- **What to work on**: Return each entry below word for word, leaving out any image.

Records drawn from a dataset
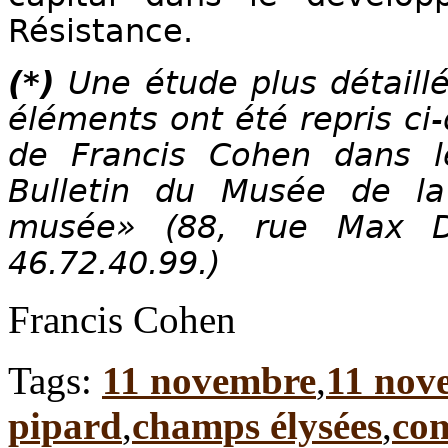
Résistance.
(*)
Une étude plus détaill
éléments ont été repris ci
de Francis Cohen dans 
Bulletin du Musée de la
musée» (88, rue Max D
46.72.40.99.)
Francis Cohen
Tags:
11 novembre
,
11 nov
pipard
,
champs élysées
,
co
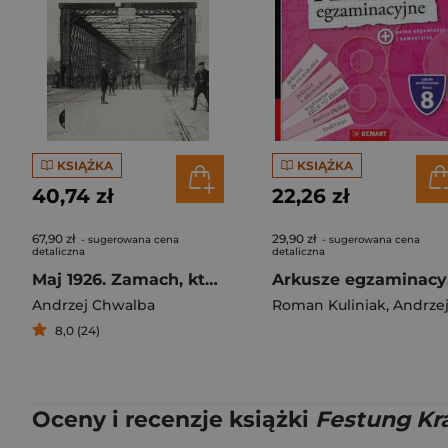
KSIĄŻKA
KSIĄŻKA
40,74 zł
22,26 zł
67,90 zł
29,90 zł
- sugerowana cena
- sugerowana cena
detaliczna
detaliczna
Maj 1926. Zamach, którego miało nie być
Arkus
Andrzej Chwalba
Roman Kuliniak
,
Andrzej Chwal
8,0 (24)
Oceny i recenzje książki
Festung Kra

- **Exercise result**:
Résistance.
(*)
Une étude plus détaill
éléments ont été repris ci
de Francis Cohen dans 
Bulletin du Musée de la
musée» (88, rue Max D
46.72.40.99.)
Francis Cohen
Tags:
11 novembre
,
11 nov
pipard
,
champs élysées
,
co
KSIĄŻKA
KSIĄŻKA
40,74 zł
22,26 zł
67,90 zł
29,90 zł
- sugerowana cena
- sugerowana cena
detaliczna
detaliczna
Maj 1926. Zamach, którego miało nie być
Arkus
Andrzej Chwalba
Roman Kuliniak
,
Andrzej Chwal
8,0 (24)
Oceny i recenzje książki
Festung Kra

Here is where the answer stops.